= Your task =
Apart from the images, reproduce all of the data word for word.

Data items:
== == ==
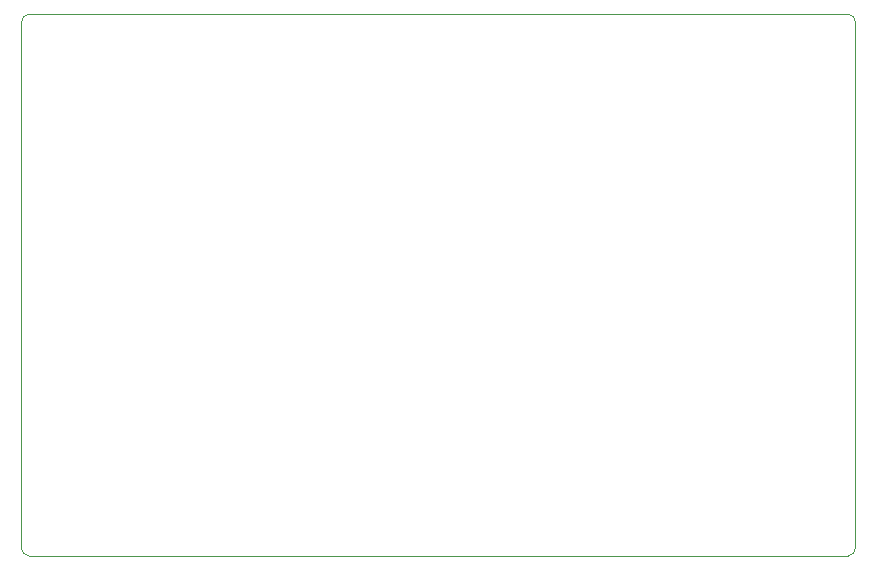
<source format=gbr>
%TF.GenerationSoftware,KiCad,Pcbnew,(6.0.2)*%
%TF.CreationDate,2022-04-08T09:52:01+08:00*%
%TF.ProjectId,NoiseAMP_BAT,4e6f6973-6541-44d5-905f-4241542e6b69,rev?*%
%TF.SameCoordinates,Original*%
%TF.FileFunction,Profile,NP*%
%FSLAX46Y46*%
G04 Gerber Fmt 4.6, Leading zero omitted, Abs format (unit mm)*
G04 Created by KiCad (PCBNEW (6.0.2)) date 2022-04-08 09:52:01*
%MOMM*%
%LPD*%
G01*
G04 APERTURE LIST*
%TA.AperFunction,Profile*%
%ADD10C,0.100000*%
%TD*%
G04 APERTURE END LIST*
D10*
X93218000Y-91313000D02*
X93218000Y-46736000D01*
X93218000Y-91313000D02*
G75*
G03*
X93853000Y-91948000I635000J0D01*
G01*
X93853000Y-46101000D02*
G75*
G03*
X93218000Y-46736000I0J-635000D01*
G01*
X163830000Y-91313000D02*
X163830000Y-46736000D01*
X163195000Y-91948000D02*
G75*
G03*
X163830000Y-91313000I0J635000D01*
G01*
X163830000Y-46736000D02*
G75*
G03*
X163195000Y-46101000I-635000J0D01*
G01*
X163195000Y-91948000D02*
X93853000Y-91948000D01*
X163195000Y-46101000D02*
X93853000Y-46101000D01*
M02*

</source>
== == ==
= Exercise solution =
<source format=gbr>
%TF.GenerationSoftware,KiCad,Pcbnew,(6.0.2)*%
%TF.CreationDate,2022-04-08T09:52:01+08:00*%
%TF.ProjectId,NoiseAMP_BAT,4e6f6973-6541-44d5-905f-4241542e6b69,rev?*%
%TF.SameCoordinates,Original*%
%TF.FileFunction,Profile,NP*%
%FSLAX46Y46*%
G04 Gerber Fmt 4.6, Leading zero omitted, Abs format (unit mm)*
G04 Created by KiCad (PCBNEW (6.0.2)) date 2022-04-08 09:52:01*
%MOMM*%
%LPD*%
G01*
G04 APERTURE LIST*
%TA.AperFunction,Profile*%
%ADD10C,0.100000*%
%TD*%
G04 APERTURE END LIST*
D10*
X93218000Y-91313000D02*
X93218000Y-46736000D01*
X93218000Y-91313000D02*
G75*
G03*
X93853000Y-91948000I635000J0D01*
G01*
X93853000Y-46101000D02*
G75*
G03*
X93218000Y-46736000I0J-635000D01*
G01*
X163830000Y-91313000D02*
X163830000Y-46736000D01*
X163195000Y-91948000D02*
G75*
G03*
X163830000Y-91313000I0J635000D01*
G01*
X163830000Y-46736000D02*
G75*
G03*
X163195000Y-46101000I-635000J0D01*
G01*
X163195000Y-91948000D02*
X93853000Y-91948000D01*
X163195000Y-46101000D02*
X93853000Y-46101000D01*
M02*

</source>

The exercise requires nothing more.